Now Allie might not need to act the part. Looking at Mel, it suddenly seemed as if they were already linked somehow.
Mel cringed as he noticed her knee. “That’s pretty deep,” he said.
Allie looked down at the bloody wound and shrugged. She couldn’t feel any pain whatsoever, just a warm tingle of attraction for her mega-hot savior.
“I wish I had some Purell to clean it out.” Mel sighed, patting his pockets. “I left mine at home.”
“I have some,” said Allie, her heart melting further over their mutual germaphobia. “I never leave home without it.”
She dug her Purell bottle out of the tiny pocket in the hip of the running suit, and Mel smiled. Not just with his mouth, but with his eyes.
“Great minds think alike,” he said, squirting some on
his hands and then into Allie’s cut. “This might sting a little.”
“I’m tough,” she whispered. And for once, she actually believed it. Mel’s square jaw clenched adorably as he concentrated on cleaning her cut knee.
Suddenly remembering her own chin, Allie reached up and patted it with her hand. She brought her fingers in front of her eyes and saw that there was blood there. “Uh-oh,” she whispered, her stomach clenching at the thought of facial disfigurement. Why hadn’t Mel mentioned the cut on her face? It must be so awful that he didn’t want to bring it up.
“You have a tiny scrape on your chin,” Mel said as if reading her mind. “It’s nothing. Probably be gone by morning.
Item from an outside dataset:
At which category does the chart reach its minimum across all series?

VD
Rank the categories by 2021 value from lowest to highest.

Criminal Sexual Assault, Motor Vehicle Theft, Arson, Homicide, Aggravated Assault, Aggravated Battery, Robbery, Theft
You can still model, don’t worry.” He smiled at Allie, exposing a row of teeth so white that in the moonlight they almost looked blue.
“Thanks,” breathed Allie. “I mean, I don’t want to model anymore. But I do hope to act.”
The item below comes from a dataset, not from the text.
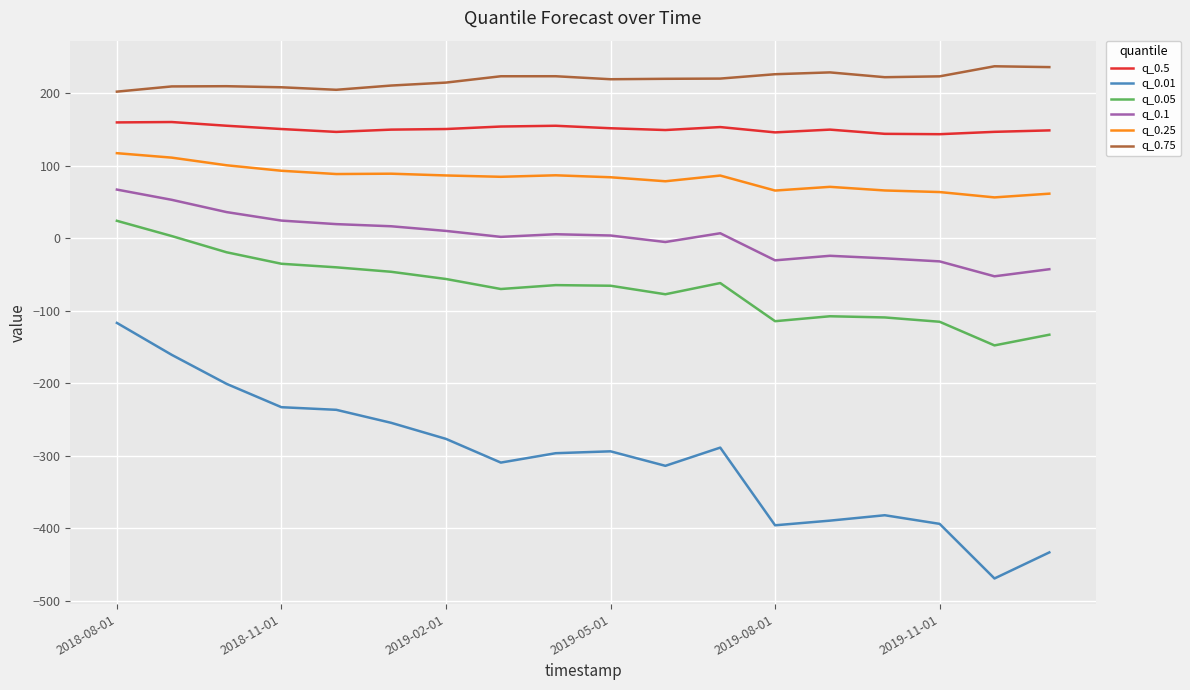

Which series has the largest range (max minus min)?

q_0.01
“I’m not modeling anymore either,” Mel said. “Too boring.” Though his abs were swathed in the thick cotton of his workout hoodie, Allie could tell by his posture Mel still sported a six-pack. Maybe even an eight-pack. “My ultimate goal is to open a mall that’s better and bigger than the Mall of America.” Mel flipped his blond hair out of his eyes and grinned at Allie.
“I’ve been wishing for a more futuristic mall for years!” Allie squealed, leaning in closer to Mel and getting another whiff of his musky, yummy cologne. “Bigger than the Glendale Galleria, and with more attractions. The time has come.”
“Roller coasters, moving sidewalks, a laser light show and planetarium that’s woven seamlessly into the shopping experience… ,” Mel listed, nodding at Allie.